═════ Texte d'étude ═════

L’AGRICULTURE REGENERATIVE, UN MODELE A DEVELOPPER

Tout part d’un constat flagrant ! Premièrement, l’agriculture actuelle est la source d’un quart des émissions mondiales de gaz à effet de serre. Ensuite on constate que 55 % des caféiculteurs ont plus de 50 ans et que la plupart des jeunes délaissent les exploitations caféières familiales pour aller en ville trouver un travail moins difficiles, loin de la paupérisation. Ajouter à cela le réchauffement et les aléas climatiques, il est plus qu’urgent d’agir pour la préservation et l’améliorer de la culture du café et pour l’augmentation de l’attractivité de ce métier aussi passionnant que complexe.

L’agriculture régénérative apporte une réponse et doit permettre d’améliorer la qualité des cafés et d’assurer des revenus viables pour le producteur tout en étant valorisant auprès de la société. Cette méthode s’oppose donc à l’agriculture dite « intensive » et offre des solutions aux défis majeurs de notre siècle. Il n’y a pas de cahier des charges officiel, seulement des principes de bases. Elle réunit un ensemble de pratiques agricoles dont l’objectif premier est de renforcer naturellement la qualité des sols ou de restaurer la fertilité des sols malades ou épuisés ou encore de rendre cultivable des zones arides. Elle lutte également contre le réchauffement climatique, favorise la préservation du vivant et conserve une bonne qualité de l’eau et de l’air.

Ce type d’agriculture s’appuie largement des traditions paysannes naturelles du monde entier, mais aussi des recherches et innovations modernes en matière d’agriculture durable. Elle ne doit pas s’enfermer dans une pratique unique et généraliste. Il faut laisser places à une pluralité de méthode adaptée aux spécificités de chaque terroir. Cette approche implique d’expérimenter, de mesurer, d’ajuster et d’apprendre de ses erreurs. Là aussi la collaboration et le partage de connaissance entre agriculteur est nécessaire afin de bénéficier du retour d’expérience de chacun.

═════

**Consigne 1**
Les affirmations suivantes concordent-elles avec le texte sur l'agriculture régénérative ? Répondez à chacune par oui ou par non, en citant exactement les mots du texte qui tranchent : (a) L'agriculture régénérative dispose d'un cahier des charges officiel. (b) Plus de la moitié des caféiculteurs ont plus de 50 ans. (c) L'agriculture régénérative s'oppose à l'agriculture dite « intensive ».
**Consigne 2**
Poursuivez le texte sur l'agriculture régénérative, en reprenant juste après sa dernière phrase.

═════ Extraits de données ═════

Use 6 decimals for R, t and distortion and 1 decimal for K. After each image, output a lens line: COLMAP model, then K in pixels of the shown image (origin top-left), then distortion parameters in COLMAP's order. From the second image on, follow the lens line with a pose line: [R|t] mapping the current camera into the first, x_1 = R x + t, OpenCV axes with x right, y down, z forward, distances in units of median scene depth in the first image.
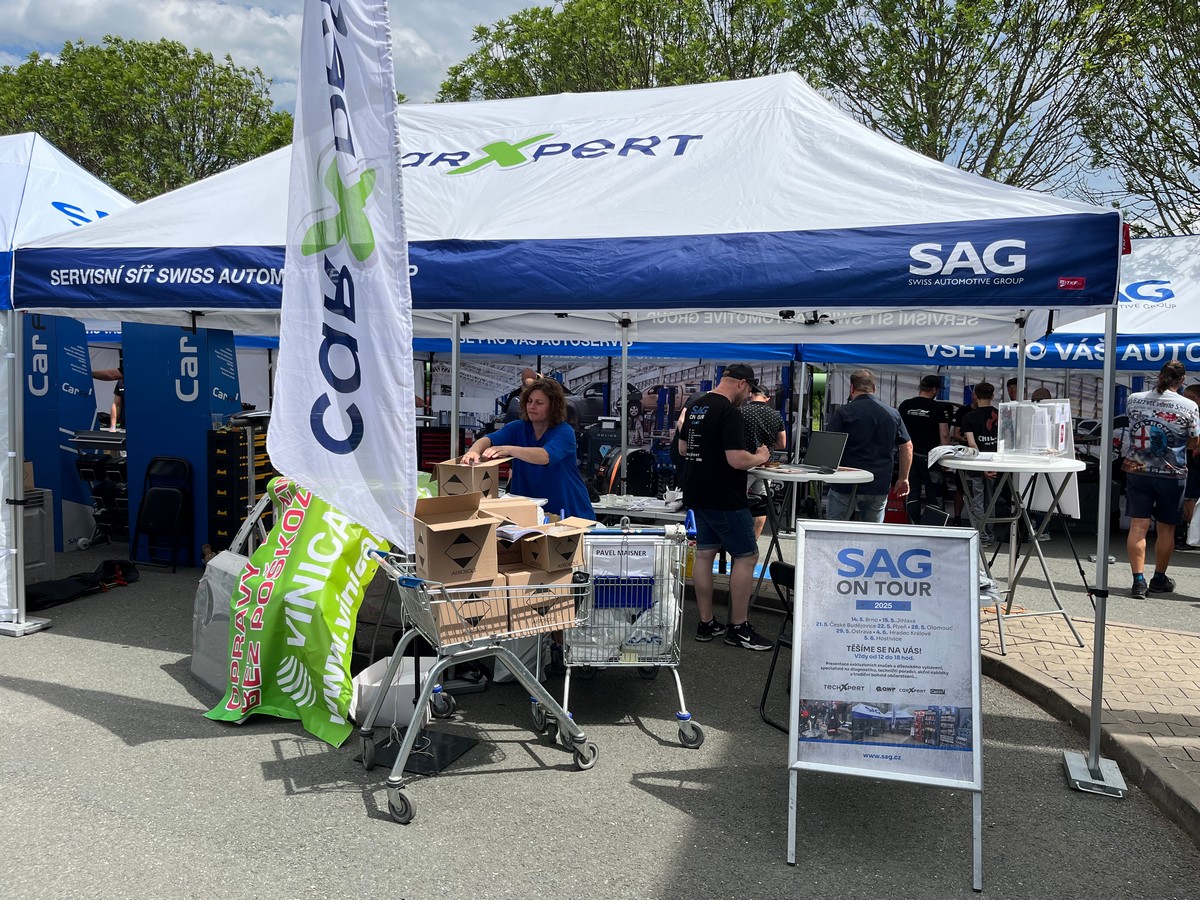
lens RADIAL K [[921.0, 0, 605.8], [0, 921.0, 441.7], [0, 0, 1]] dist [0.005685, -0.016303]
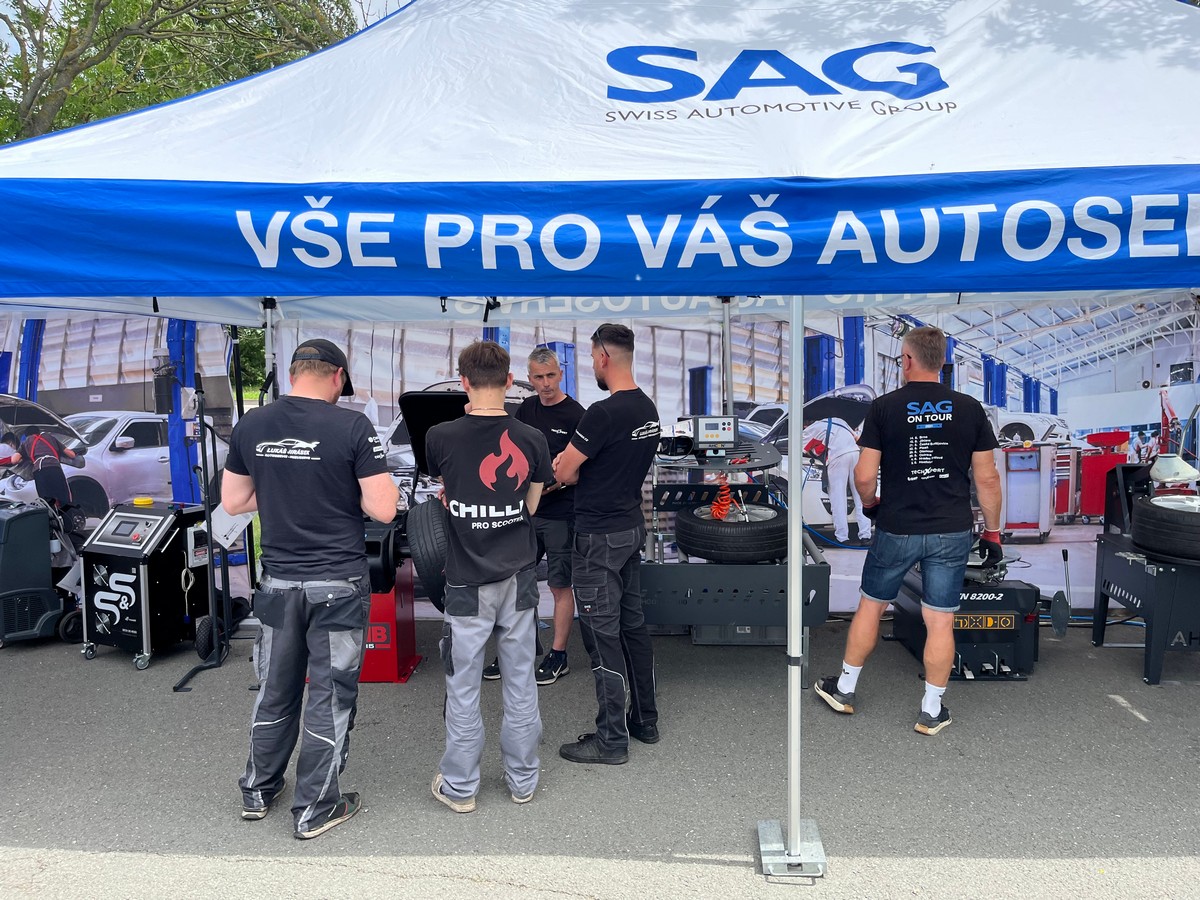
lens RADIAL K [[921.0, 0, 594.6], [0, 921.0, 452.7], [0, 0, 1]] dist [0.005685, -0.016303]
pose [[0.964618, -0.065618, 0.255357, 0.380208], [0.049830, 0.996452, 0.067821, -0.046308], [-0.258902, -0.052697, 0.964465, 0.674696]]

═════
═════ Extraits de données ═════

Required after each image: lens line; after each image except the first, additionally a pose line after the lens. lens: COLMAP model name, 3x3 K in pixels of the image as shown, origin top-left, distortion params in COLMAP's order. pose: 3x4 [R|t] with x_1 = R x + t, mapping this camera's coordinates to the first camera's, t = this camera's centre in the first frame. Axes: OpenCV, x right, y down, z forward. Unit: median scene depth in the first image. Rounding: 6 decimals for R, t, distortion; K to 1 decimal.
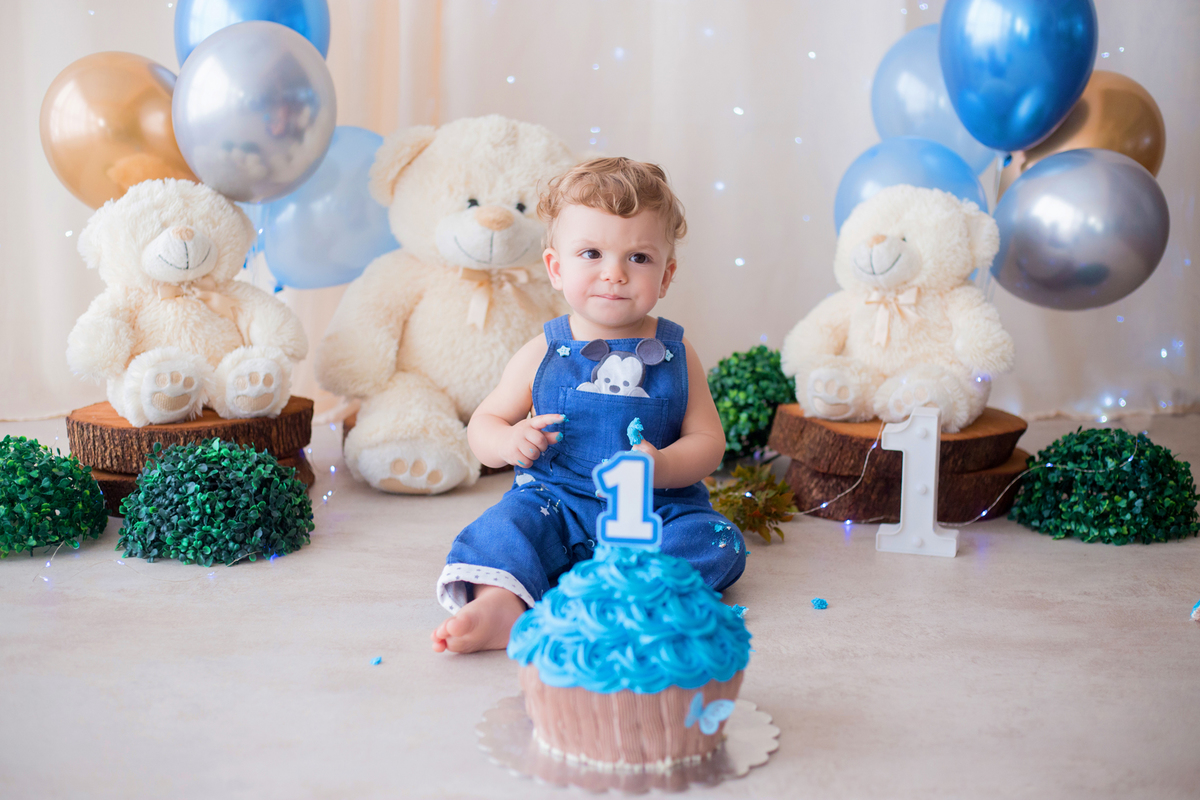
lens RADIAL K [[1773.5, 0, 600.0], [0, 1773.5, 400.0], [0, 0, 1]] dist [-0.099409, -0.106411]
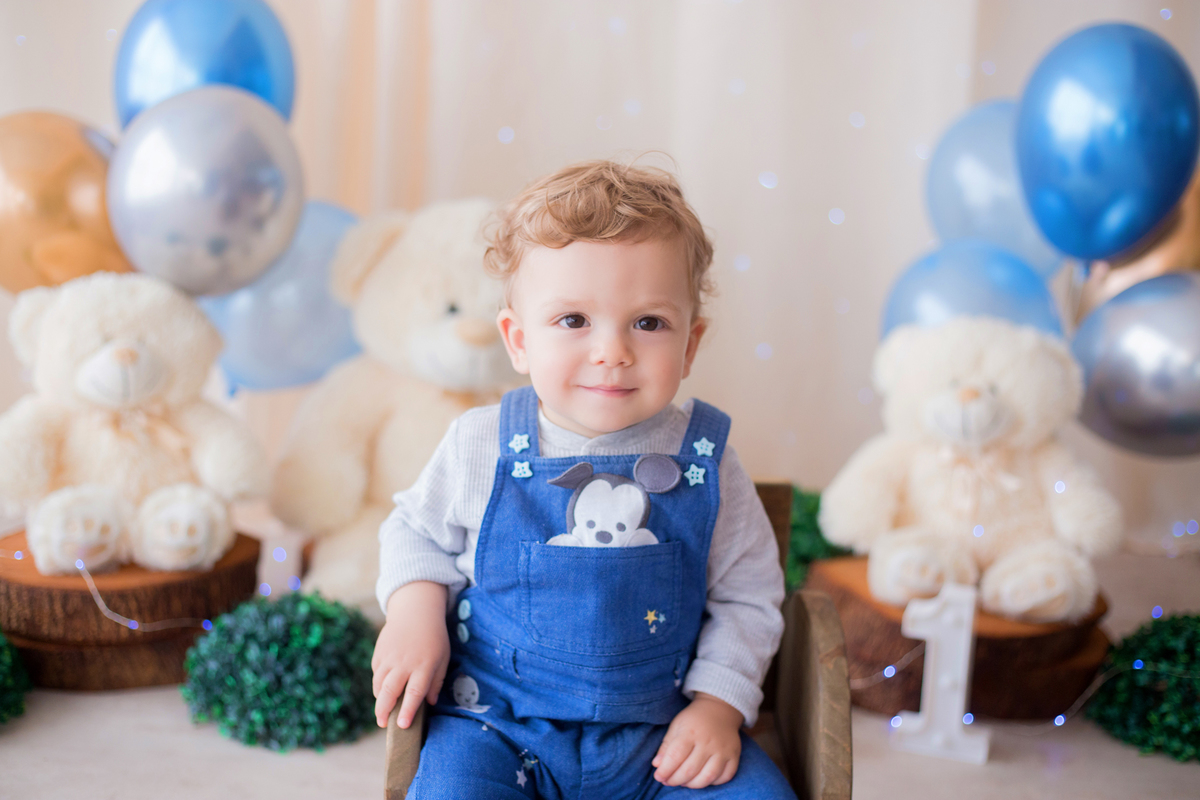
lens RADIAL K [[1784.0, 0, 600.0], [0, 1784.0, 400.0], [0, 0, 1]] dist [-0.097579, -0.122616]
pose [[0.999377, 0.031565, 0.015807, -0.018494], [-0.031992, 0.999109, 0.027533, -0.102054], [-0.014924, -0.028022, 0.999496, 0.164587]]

═════

**Réponse attendue 1**
(a) Non : « Il n’y a pas de cahier des charges officiel, seulement des principes de bases. »
(b) Oui : « 55 % des caféiculteurs ont plus de 50 ans »
(c) Oui : « Cette méthode s’oppose donc à l’agriculture dite « intensive » »

**Réponse attendue 2**
Il faut 3 à 5 ans pour mettre en place cette agriculture. A terme, elle doit permettre au producteur de vivre décemment de son métier, de bénéficier d’un meilleur partage de la valeur, et d’améliorer ses conditions de travail.

Être agriculteur est un métier complexe qui demande énormément de connaissances. Pour que les producteurs puissent prendre part et progresser dans leurs pratiques quotidiennes, ils doivent pouvoir bénéficier d’un accompagnement et de formations, qu’ils pourront ensuite appliquer au sein de leurs exploitations et transmettre à leur tour. Arnaud Causse est de cela et constitue un acteur majeur et essentiel en la matière.

EXEMPLES DE PRATIQUES EN AGRICULTURE REGENERATIVE

  • Respecter la structure originelle des sols et leur cycle de vie (utilisation de technique adaptée et du non-labour pour conserver l’habitat des organismes vivants, favoriser les populations de micro-organismes et autres vers de terre et préserver les chaînes alimentaire qui les unissent).
  • Couvrir les sols avec de l’enherbement naturel, ou avec des couverts végétaux choisis et semés (en associant diverses plantes, le couvert végétal permet d’aérer les parcelles, de les protéger du soleil, d’accroître la fertilité du sol, de capter d’avantage de carbone, de faciliter l’infiltration de l’eau et d’évite l’érosion et le recours au paillage).
  • Utiliser des engrais verts et du compost naturel d’origine locale (apporte un taux d’humus important pour une fertilité pérenne et une hygrométrie optimale et régulière).
  • Faire de la polyculture de variétés adaptées au terroir et au climat local (mise en place de cultures intermédiaires et intercalaires qui correspondent à la période située entre la récolte principale de café).
  • Pratiquer la parcellisation, l’assolement et la jachère.
  • Utiliser des intrants phytosanitaires organiques naturelles d’origine végétale et biodégradables, si nécessaire et réduit au strict minimum (utilisation de traitement aux huiles essentielles, d’insectes auxiliaires endémique).
  • Associer des espèces complémentaires en équilibre écologique pour lutter contre les ravageurs.
  • Mettre en place des aménagements anti-érosion limitant les glissements de terrain et favorisant le stockage du carbone dans le sol et la rétention d’eau (haies vives coupe-vent, digues filtrantes et micro-barrages pour la gestion des eaux pluviales et l’entretien des nappes phréatiques).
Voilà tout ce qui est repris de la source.